BitDepth 495 - October 18

Pay attention to the warning signs of faiing media.
Data from a dying disk

The symphony of the feather thin write heads (bottom) and the disk platters can sometimes come to a disconcerting halt. Photo by Mark Lyndersay.

It’s one thing to write about backups and quite another to depend on them.
After four years of working with digital images exclusively, I had quite a scare when my workflow failed far from home base in a hotel room.
After working all morning filling a compact flash card, my laptop froze while transferring the files to the computer for post-processing.
After a reboot, the system became unresponsive again during the file download, so I copied everything before the file that seemed to be aborting the transfer and then copied all the files right after it.

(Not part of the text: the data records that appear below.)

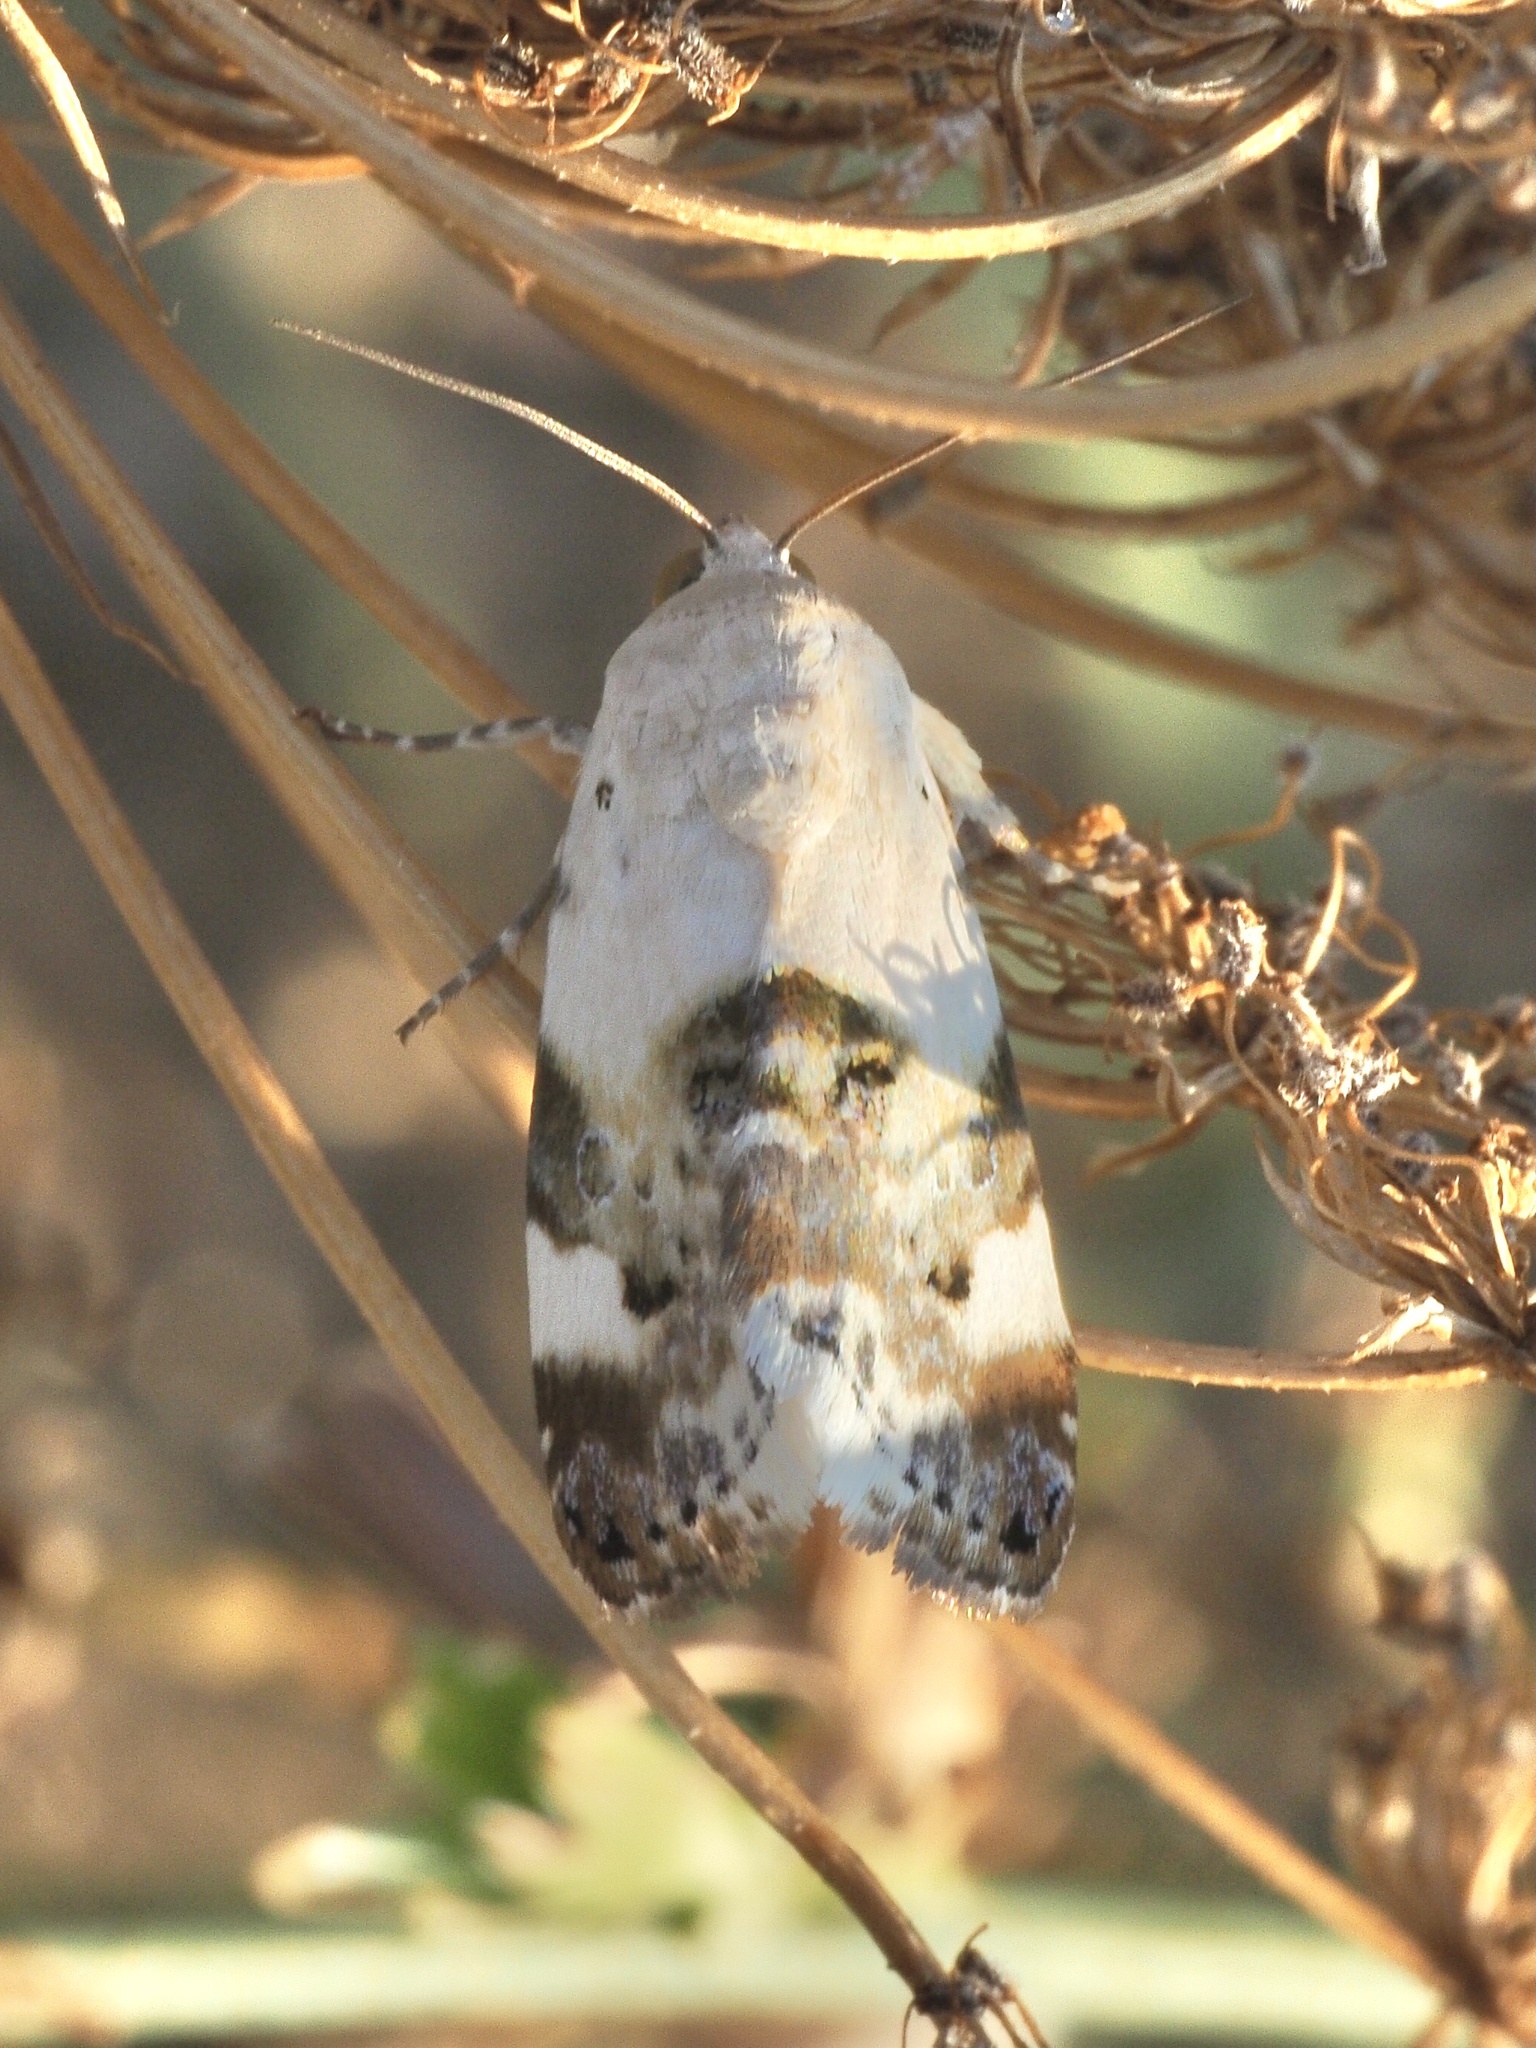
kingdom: Animalia
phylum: Arthropoda
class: Insecta
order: Lepidoptera
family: Noctuidae
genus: Acontia
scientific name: Acontia lucida
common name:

That image was a dead loss, but only after reformatting the card in camera several times did it become clear that the card had developed a serious flaw.
The media, after being written to repeatedly, had begun to fail.
Every time you save or copy a file to disk, tiny mechanical heads on a hard disk flit back and forth seeking space mapped as empty by your computer. When the computer encounters a patch of disk space that’s not reading or writing correctly, it marks the defective sector of the disk as unusable and moves on.

But when a critical mass of these problems pile up, you’ll begin to experience subtle warnings of pending trouble as you use your computer system.
The compact flash card I’d been using had reached that point, and the sector lockouts that protect data during a normal format were no longer enough to stop bad writes.
Misery loves company, so it followed with sitcom synchronicity that a friend would drop by with a laptop that was no longer booting.

I got the system to start up briefly and failed to do the one important thing you must do when dealing with faltering media and that’s to copy everything irreplaceable off the problem disk.
What followed was long hours of working on a deathbed disk by appealing to all the digital deities to keep it running long enough to copy crucial files off it. Once everything had been transferred, I tried to reformat it and it refused to mount ever again after that.
The moral of the story? All media will fail, so have a plan for dealing with it when the time comes. I got lucky with the compact flash card and didn’t have to resort to specialised software to recover files trapped on it.

There is software, however, that’s designed specifically to scavenge a problematic media card for the image files trapped on it and to restore computer hard disks to a usable state but that’s generally a job for professionals.
All the digital voodoo in the world is no replacement for a good system of backing up that safeguards your information.
Today’s hard drives and flash media pack ever more technology into smaller packages.

Once hard drives were the size of a paperback with big solid platters and hefty read-write arms that wrote your data with loose tolerances to the polished surface of the disks.
Now hard drives pack multiple super-thin platters into a box barely bigger than a matchbox. Flash media capacities double and triple every year but the physical dimensions can’t get bigger. Something, as they say, has to give and that’s turned out to be drive reliability. If you keep getting more for less, the dividends end up being extracted elsewhere and it’s turning out to be our little personal losses.

Warning signs.
If files won’t open or open showing gibberish or seem to take unusually long to save, there’s a good chance that your disk may be heading off to the great spindle in the sky. Listen out for audible clicking from the drive and feel for unusual heat coming from the surface of the drive casing.
Every modern hard disk comes equipped with Self Monitoring Analysis and Reporting Technology or SMART reporting; a technology pioneered by Compaq.

Many modern PCs are equipped to check the drive parameters using this technology but you can find free software that offers immediate feedback when you’re in worrisome situations with a potentially flaky drive.
Be warned, though that I’ve seen two recent drives cheerily report to a SMART utility that they were just fine, thank you, even as they went into a smoking World War II fighter-plane tailspin.

Salvage tips
If you need to salvage data from a failing hard drive, do it the minute you realise the drive is hosed. You may not get a second chance.
That means having somewhere to put your files handy. For most people, that means a fair sized flash drive; or better yet, an external drive. It’s risky trying to burn data from a failing hard drive because writing to the disk in any way only increases the possibility of damaging the information that’s already on it.